Kind regards, Matthias
‎2008 Feb 28 4:45 PM
BINGO!!!
The OpenSQL is 30 times longer b/c it is returning 28 more records.
Estimated #Rows = 29 in the OpenSQL
Estimated #Rows = 1 in the DB02 example.
‎2008 Feb 28 5:07 PM
Change your open SQL to this and see what happens:
SELECT *
FROM zzrm_cust_s_hlp CLIENT SPECIFIED
WHERE client = 100
AND mc_name1 LIKE '<name>%'
AND mc_name2 LIKE '<name>%'
AND valid_from <= <timestamp>
AND valid_to >= <timestamp>Rob
‎2008 Feb 29 8:18 AM
> The OpenSQL is 30 times longer b/c it is returning 28 more records.
> Estimated #Rows = 29 in the OpenSQL
> Estimated #Rows = 1 in the DB02 example.
No! It returns the same amount of data.
But the expectation are totally different, it expects more data to be returned.
The cost based optimizer comes to different results an two very different access path are taken, which explains the difference in processing time.
Siegfried
‎2008 Mar 03 9:28 AM
Hi all,
@Rob: adding the CLIENT to the SELECT query did not improve the performance.
@Siegfried: I understand that there is a full table scan ("TABLE ACCESS FULL BUT020") in the Open SQL query. But since it's the same SQL statement, why could that be? And more important for me: How can I solve it?
Kind regards, Matthias
‎2008 Mar 03 5:30 PM
As a test, can you try using standard SAP view V_BUT000_ALL in your SELECT rather than your custom one. You may have to change the fields somewhat, Bit I'd like to know if it's any better.

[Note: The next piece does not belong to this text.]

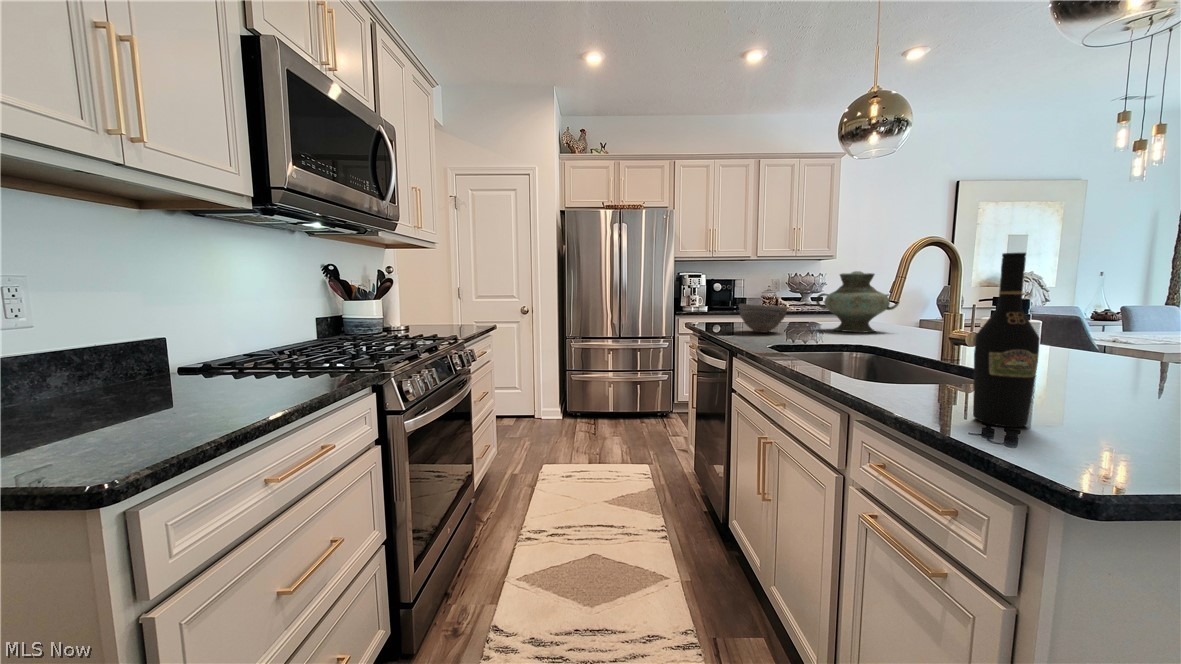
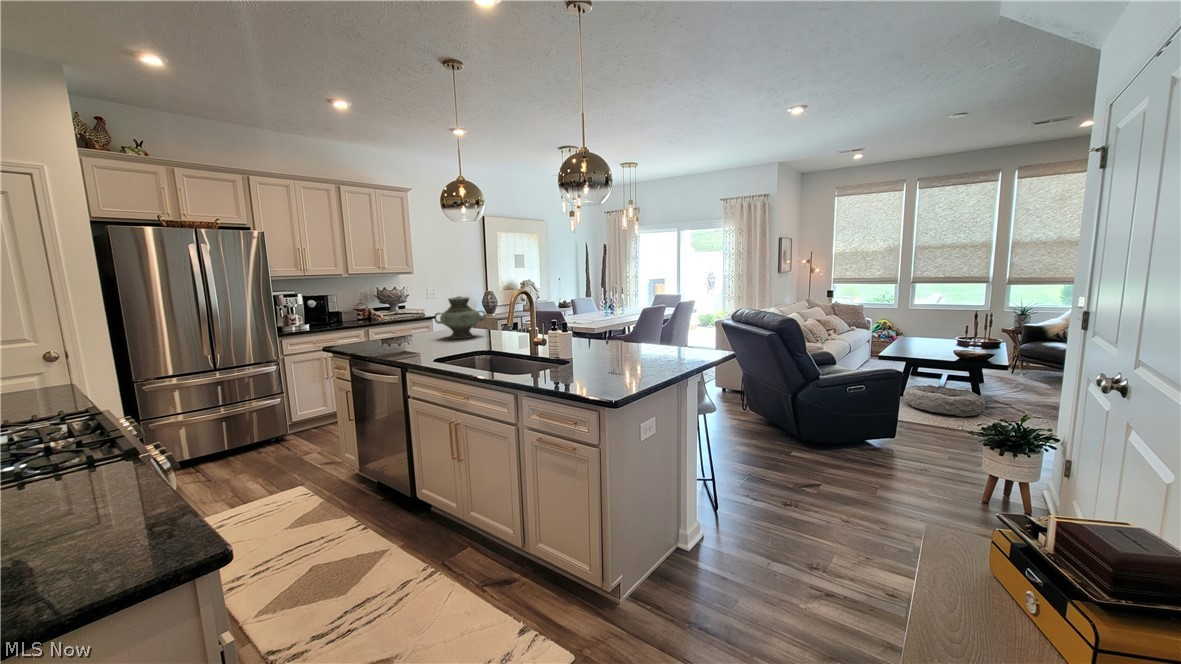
wine bottle: present [973,253,1040,427] -> none [568,314,587,384]
bowl: present [739,304,788,332] -> none [383,326,422,348]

If it is better, you can check your view against the SAP views and make them consistent with them.
Rob
Edited by: Rob Burbank on Mar 3, 2008 2:14 PM
‎2008 Mar 05 1:30 PM
Just for the records, I have figured it out with SAP support:
I had to add the following line to my Open SQL statement:
%_HINTS ORACLE '&SUBSTITUTE VALUES&'.